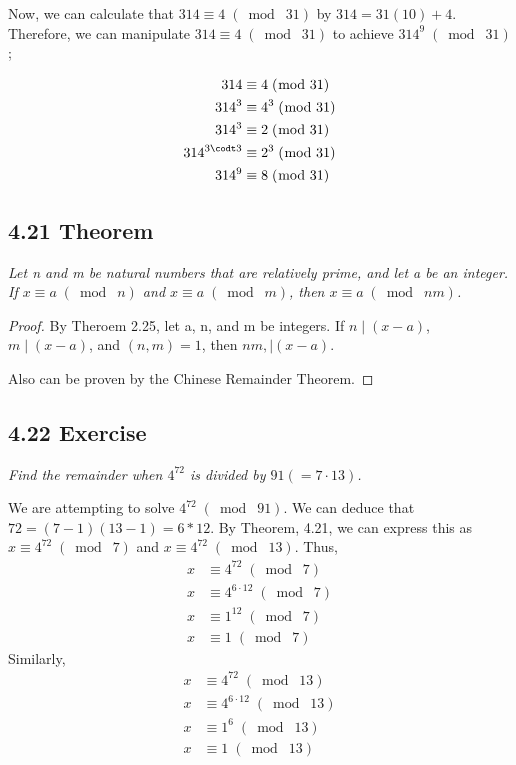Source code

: \documentclass{article}
\begin{document}
Now, we can calculate that $314 \equiv 4 \;(\bmod\; 31)$ by $314 = 31(10) + 4$. Therefore, we can manipulate $314 \equiv 4 \;(\bmod\; 31)$ to achieve $314^9 \;(\bmod\; 31)$;

\begin{align*}
    &&314 & \equiv 4 \;(\bmod\; 31)&&\\
    &&314^3 & \equiv 4^3 \;(\bmod\; 31)&&\\
    &&314^3 & \equiv 2 \;(\bmod\; 31)&&\\
    &&314^{3\codt3} & \equiv 2^3 \;(\bmod\; 31)&&\\
    &&314^9 & \equiv 8 \;(\bmod\; 31)&&
\end{align*}

\subsection*{4.21 Theorem} 
\quad \textit{Let n and m be natural numbers that are relatively prime, and let a be an integer. If $x \equiv a \;(\bmod\; n)$ and $x \equiv a \;(\bmod\; m)$, then $x \equiv a \;(\bmod\; nm)$.}

\begin{proof}
By Theroem 2.25, let a, n, and m be integers. If $n \mid (x-a)$, $m \mid (x-a)$, and $(n,m) = 1$, then $nm, \mid (x-a)$.

Also can be proven by the Chinese Remainder Theorem.
\end{proof}

\subsection*{4.22 Exercise} 
\quad \textit{Find the remainder when $4^{72}$ is divided by $91 (= 7 \cdot 13)$.}

We are attempting to solve $4^{72} \;(\bmod\; 91)$. We can deduce that $72 = (7-1)(13-1) = 6 * 12$. By Theorem, 4.21, we can express this as $x \equiv 4^{72} \;(\bmod\; 7)$ and $x \equiv 4^{72} \;(\bmod\; 13)$. Thus,
\begin{align*}
    && x &\equiv 4^{72} \;(\bmod\; 7)&&\\
    && x &\equiv 4^{6\cdot 12} \;(\bmod\; 7)&&\\
    && x &\equiv 1^12 \;(\bmod\; 7)&&\\
    && x &\equiv 1 \;(\bmod\; 7)&&
\end{align*}
Similarly,
\begin{align*}
    && x &\equiv 4^{72} \;(\bmod\; 13)&&\\
    && x &\equiv 4^{6\cdot 12} \;(\bmod\; 13)&&\\
    && x &\equiv 1^6 \;(\bmod\; 13)&&\\
    && x &\equiv 1 \;(\bmod\; 13)&&
\end{align*}
\end{document}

※

What needs to be done: For every line in the listing above that contains "quad", copy that line.

Answer space:
\quad \textit{Let n and m be natural numbers that are relatively prime, and let a be an integer. If $x \equiv a \;(\bmod\; n)$ and $x \equiv a \;(\bmod\; m)$, then $x \equiv a \;(\bmod\; nm)$.}
\quad \textit{Find the remainder when $4^{72}$ is divided by $91 (= 7 \cdot 13)$.}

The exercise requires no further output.